Surviving a brain tumour by Olivia, 18

Olivia and her dad

“I’ve always been quite ‘out there’ about coming to GOSH. If my friends ever said, ‘Olivia, what’s wrong, why aren’t you in school today?’ I’d tell them, ‘I’ve got an appointment at the hospital.’ I like to be open about it.

“I first came to GOSH when I was about three years old with juvenile rheumatoid arthritis. It was actually quite a nice time of my life apart from the injections – I used to like playing with all the toys!

“The second time I came here I was seven years old. I had hydrocephalus (a build up of fluid, and as a consequence pressure, around the brain) due to a brain tumour. If you cut my head in half, and then into quarters, the lump would have been right in the centre of my brain behind my eyes.”

Tests and operations

“I can remember it all quite clearly. I was lying in bed at home and my eye went funny – I couldn’t see out of it. So my mum put a two pence coin on the bed and asked me to shut my right eye to see if I could find it. I couldn’t. She asked me to shut my left eye and find it, and I did straightaway.

“We rushed off to Moorfields Eye Hospital, London, where they found out that the optic nerve had some pressure on it, and the only pressure which the optic nerve can get is from the build up of fluid in the brain. That was when I was taken over in an ambulance to GOSH.”

“I had an MRI scan, followed by a CT scan. At first the doctors thought it was a cyst in my brain, but it turned out to be a tumour. I didn’t quite understand the danger I was in until two or three weeks later when they were preparing to operate on me.

“I had five operations in total in the space of about three or four months. The first one was to drain the fluid and relieve the pressure building behind  my optic nerve. I was about two or three weeks away from going completely blind in my left eye – I still haven’t regained full vision.

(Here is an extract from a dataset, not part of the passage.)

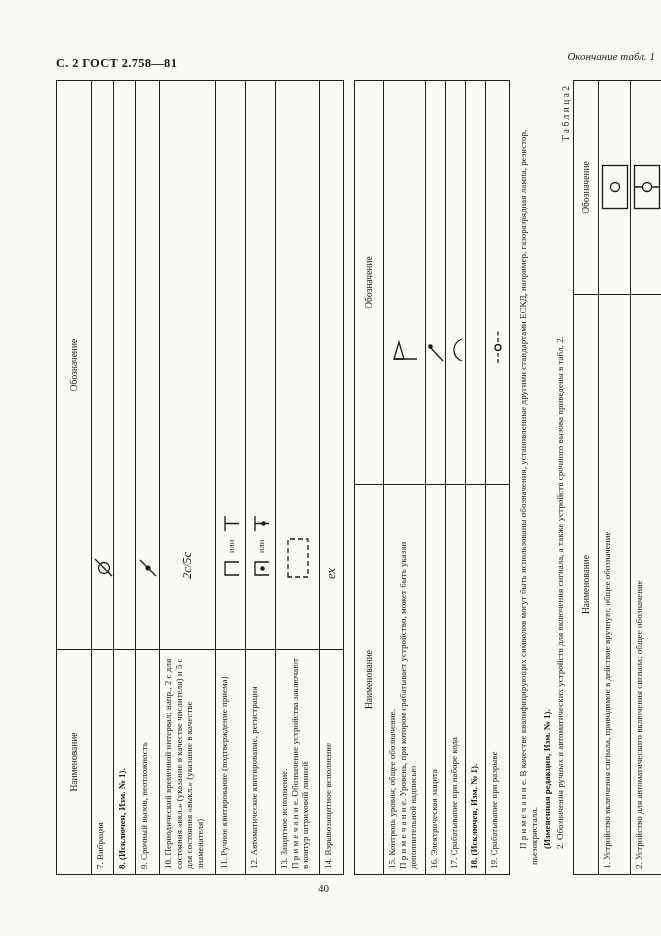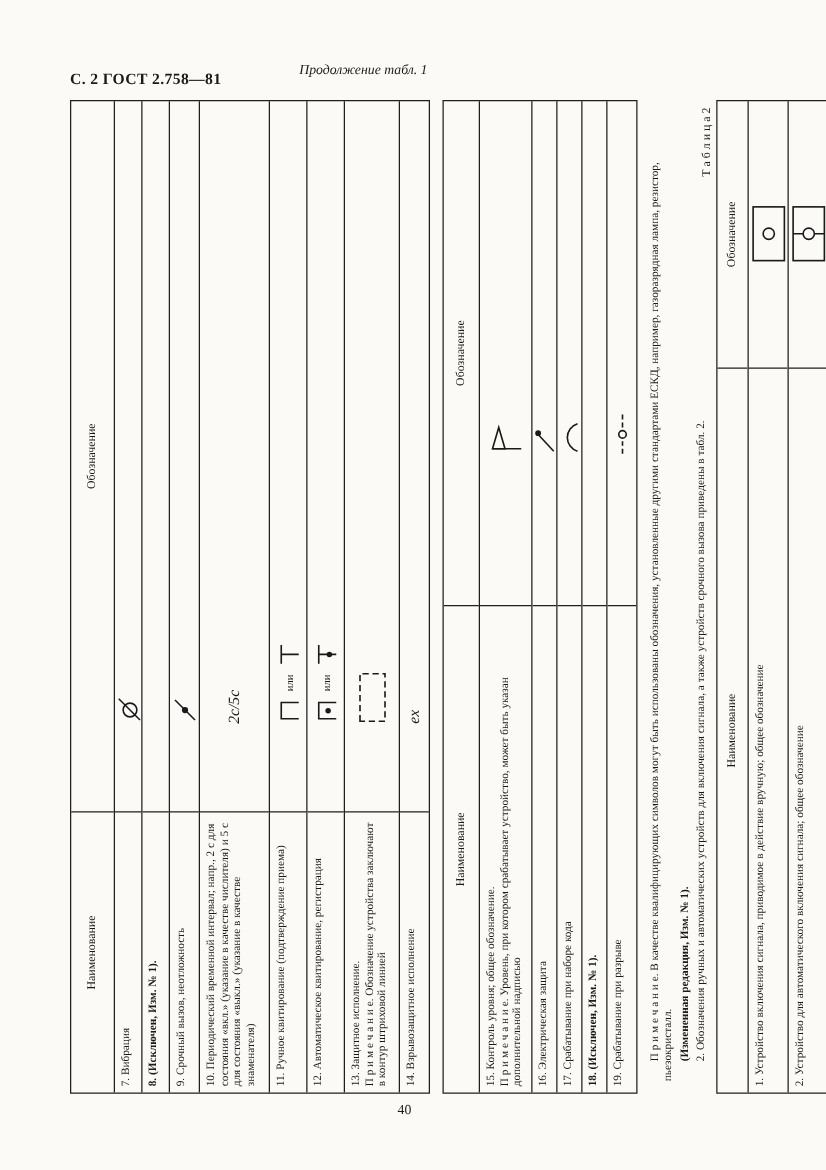"Продолжение табл. 1" div.tbl-caption { html: <div>Продолжение табл. 1</div> -> none }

“I then had two operations to see if they could take the tumour out, which they couldn’t because it was so close to the areas of the brain which store memories and control vital metabolic rhythms and movement. The fourth operation was a huge craniotomy, where they cut my head open to see if they could remove the tumour. After my fifth operation at GOSH, I started radiotherapy at the Old Middlesex Hospital. I had this five times a week over the space of about six weeks.”

Growing up and going to GOSH

“I still came for check-ups at GOSH into my teens, because, although the information on young children who survive brain tumours is growing massively, they haven’t got all of the research on it. They did know, however, that the impact of the brain injury in that area – close to the hypothalamus and pituitary, the vital post office for the body's letters (hormones) – was likely to affect my growth and physical development and possibly also my learning.

"I had to have regular blood tests and growth measurement every six to 12 months at the adolescent endocrine clinic at University College Hospital (UCH), sister hospital to GOSH, and still go to that aftercure clinic intermittently. Fortunately, I didn't need any help in this area but I was one of the lucky few. I know I have somewhere I can go back to in the future to learn new information or if I ever need help or support.

“It was never a big issue for me, being in hospital and being a teenager. The only time it actually hindered anything was on my friend’s 13th birthday party. I had my MRI scan for the beginning of it and they were going to see Spiderman – I really wanted to see the movie but I couldn’t because of the scan!

“My advice to other teenage GOSH patients – whether you need to take a day off school because of your condition, or you have to miss a fun thing because of a hospital appointment – is don’t be sad, think of it in the positive. You’re going to hospital to get better, or you’re taking the day off to make yourself feel better.”

Why I stay involved

“I’m 18 so I’m not at GOSH anymore, I’m at the UCH teenage unit where I will be cared for until I’m 25 and then I’ll move to adult health services. I still keep in touch with the hospital though, through the Young People’s Forum, the Foundation Trust Members Council and the Expert Patients Programme – a self-management programme for people who are living with a long-term health condition. I’ve also done numerous fundraising events for the charity.

“GOSH is a fantastic place. I love every inch of it. Everybody here is really kind and really helpful. All the doctors, nurses, everybody are really just lovely.

“I like to stay involved with GOSH because they saved my life, so if there’s anything I can do to improve the food, or be part of the service which creates comfier beds for the parents, or make young people’s time in hospital more enjoyable, I’d love to do it.”